Certaines familles ont trouvé un terrain d’entente en convenant que les règles à suivre, qu’elles portent sur l’heure du coucher, le temps d’écran ou l’alimentation, sont territoriales. L’enfant suit celles du lieu où il est hébergé. «Les écrans, c’est compliqué. Ma fille aînée a dit: « Pas le matin », ensuite: « Pas le soir », maintenant avec des ados de 15 ans, elle ne dit plus rien. Elle coupe le wi-fi pour être sûre qu’ils dorment. Moi, je n’ai rien fait de semblable; juste à un moment je leur dis: « Sortez, allez à la plage ».»
Reste que cette génération de baby-boomers doit répondre à des attentes de plus en plus fortes. Elle peut heureusement, et c’est aussi inédit dans l’histoire des relations intergénérationnelles, compter sur les petits-enfants pour l’aider à rester jeune, en expliquant comment fonctionne un smartphone, par exemple, ou pour la conscientiser sur les enjeux sociétaux, comme le climat ou l’évolutions des mœurs.
«Dans un monde individualisé, les relations familiales se définissent en fonction des préférences et des attentes de chacun. Elles sont moins traditionnelles, plus négociées. Le style relationnel est fondé sur la liberté, l’autonomie et l’épanouissement de soi», résume Marie-Thérèse Casman.

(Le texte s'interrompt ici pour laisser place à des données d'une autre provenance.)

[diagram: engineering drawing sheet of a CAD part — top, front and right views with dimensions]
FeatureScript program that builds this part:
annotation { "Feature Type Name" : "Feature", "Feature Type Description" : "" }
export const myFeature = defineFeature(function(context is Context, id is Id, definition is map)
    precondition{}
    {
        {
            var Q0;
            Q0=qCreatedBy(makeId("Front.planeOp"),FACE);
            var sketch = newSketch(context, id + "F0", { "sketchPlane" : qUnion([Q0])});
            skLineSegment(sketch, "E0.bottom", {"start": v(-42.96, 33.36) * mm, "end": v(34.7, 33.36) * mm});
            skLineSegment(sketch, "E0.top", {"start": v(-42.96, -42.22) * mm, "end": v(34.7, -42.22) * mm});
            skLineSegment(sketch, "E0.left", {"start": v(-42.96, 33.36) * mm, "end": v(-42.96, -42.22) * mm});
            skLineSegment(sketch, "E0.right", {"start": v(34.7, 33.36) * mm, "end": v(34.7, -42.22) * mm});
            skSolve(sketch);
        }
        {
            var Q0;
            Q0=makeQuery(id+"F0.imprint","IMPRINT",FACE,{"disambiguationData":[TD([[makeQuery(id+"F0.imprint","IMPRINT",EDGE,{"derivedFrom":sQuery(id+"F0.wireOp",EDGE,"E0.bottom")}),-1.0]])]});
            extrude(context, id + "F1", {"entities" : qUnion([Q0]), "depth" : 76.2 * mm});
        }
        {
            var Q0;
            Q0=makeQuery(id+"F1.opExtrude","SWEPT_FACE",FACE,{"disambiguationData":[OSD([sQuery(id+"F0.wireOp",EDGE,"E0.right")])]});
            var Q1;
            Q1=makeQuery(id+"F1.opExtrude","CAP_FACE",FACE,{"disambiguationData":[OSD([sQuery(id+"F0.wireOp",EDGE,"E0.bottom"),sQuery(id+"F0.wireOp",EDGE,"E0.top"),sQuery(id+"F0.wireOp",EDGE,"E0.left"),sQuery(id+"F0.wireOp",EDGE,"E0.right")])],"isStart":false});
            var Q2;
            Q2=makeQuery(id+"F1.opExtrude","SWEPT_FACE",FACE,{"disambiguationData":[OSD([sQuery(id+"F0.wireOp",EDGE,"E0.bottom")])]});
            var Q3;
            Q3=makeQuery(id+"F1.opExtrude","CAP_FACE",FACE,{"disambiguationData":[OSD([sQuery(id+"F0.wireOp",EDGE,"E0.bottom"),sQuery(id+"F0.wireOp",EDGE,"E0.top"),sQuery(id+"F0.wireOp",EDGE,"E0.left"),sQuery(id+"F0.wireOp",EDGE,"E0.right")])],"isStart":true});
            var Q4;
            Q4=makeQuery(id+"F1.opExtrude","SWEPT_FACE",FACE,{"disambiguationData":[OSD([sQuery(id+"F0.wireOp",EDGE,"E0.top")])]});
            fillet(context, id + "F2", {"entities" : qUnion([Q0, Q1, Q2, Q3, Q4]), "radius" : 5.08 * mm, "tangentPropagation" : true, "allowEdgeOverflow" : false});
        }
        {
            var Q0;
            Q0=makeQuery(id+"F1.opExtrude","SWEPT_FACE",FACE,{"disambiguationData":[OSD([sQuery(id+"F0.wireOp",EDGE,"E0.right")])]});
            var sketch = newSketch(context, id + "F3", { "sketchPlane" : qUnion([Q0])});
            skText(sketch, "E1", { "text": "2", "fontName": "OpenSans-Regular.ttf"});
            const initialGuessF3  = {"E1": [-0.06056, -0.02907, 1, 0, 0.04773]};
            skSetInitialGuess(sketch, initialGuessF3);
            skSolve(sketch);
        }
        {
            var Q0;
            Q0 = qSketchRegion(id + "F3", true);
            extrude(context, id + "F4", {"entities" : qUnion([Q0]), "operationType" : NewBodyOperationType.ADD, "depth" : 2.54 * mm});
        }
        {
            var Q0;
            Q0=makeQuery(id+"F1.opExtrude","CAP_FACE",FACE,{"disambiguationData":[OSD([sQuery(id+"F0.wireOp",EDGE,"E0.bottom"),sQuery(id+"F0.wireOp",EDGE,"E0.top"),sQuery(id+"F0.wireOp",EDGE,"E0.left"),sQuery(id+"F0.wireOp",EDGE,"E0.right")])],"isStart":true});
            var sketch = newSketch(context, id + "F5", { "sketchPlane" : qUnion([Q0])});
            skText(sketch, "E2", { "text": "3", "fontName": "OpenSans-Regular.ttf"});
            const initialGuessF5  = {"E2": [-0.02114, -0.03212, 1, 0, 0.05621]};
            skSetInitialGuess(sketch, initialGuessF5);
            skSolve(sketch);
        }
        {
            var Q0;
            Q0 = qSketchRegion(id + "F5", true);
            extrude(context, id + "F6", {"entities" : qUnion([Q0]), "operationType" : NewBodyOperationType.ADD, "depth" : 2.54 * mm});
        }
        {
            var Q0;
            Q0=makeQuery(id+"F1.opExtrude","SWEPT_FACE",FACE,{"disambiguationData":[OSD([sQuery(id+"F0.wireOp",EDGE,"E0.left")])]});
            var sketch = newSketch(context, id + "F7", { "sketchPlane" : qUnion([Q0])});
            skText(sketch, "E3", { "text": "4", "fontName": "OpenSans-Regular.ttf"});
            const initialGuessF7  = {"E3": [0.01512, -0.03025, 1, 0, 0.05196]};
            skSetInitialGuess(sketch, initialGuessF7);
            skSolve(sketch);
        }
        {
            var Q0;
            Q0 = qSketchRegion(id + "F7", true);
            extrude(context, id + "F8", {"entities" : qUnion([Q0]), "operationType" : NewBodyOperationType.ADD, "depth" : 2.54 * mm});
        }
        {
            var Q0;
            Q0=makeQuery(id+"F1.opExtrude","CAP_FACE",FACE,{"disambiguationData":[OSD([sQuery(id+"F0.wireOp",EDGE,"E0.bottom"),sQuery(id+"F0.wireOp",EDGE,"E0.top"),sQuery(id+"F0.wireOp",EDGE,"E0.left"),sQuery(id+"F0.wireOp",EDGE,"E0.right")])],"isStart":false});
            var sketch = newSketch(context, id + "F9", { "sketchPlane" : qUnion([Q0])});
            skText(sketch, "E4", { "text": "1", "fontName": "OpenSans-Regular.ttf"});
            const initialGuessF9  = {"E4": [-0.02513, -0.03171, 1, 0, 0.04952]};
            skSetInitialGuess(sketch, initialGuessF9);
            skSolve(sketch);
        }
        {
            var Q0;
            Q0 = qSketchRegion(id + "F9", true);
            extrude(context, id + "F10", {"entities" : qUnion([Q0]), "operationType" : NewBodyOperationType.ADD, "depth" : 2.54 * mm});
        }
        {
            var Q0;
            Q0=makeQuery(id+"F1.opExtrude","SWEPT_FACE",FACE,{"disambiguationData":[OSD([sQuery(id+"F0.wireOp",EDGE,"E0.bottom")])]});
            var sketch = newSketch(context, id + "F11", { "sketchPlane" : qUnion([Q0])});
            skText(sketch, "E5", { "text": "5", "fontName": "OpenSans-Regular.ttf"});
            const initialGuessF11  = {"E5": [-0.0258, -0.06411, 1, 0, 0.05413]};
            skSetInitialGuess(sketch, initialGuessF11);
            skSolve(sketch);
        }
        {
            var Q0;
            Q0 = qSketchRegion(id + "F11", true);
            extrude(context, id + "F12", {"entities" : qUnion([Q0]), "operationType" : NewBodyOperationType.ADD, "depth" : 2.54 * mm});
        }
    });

Une évolution qui rend d’autant plus important le rôle que ces aînés jouent dans la transmission d’autres idées, d’autres manières de faire, ainsi que dans la narration de l’historique familial en contribuant à la fabrication des souvenirs. A leur contact, les adultes en devenir réalisent que leurs père et mère ont eux-mêmes été des enfants, qu’ils ont grandi «au prix d’une dynamique évolutive, psychique et biologique qu’ils vont aussi parcourir». Et qu’ils n’ont pas toujours été aussi sages.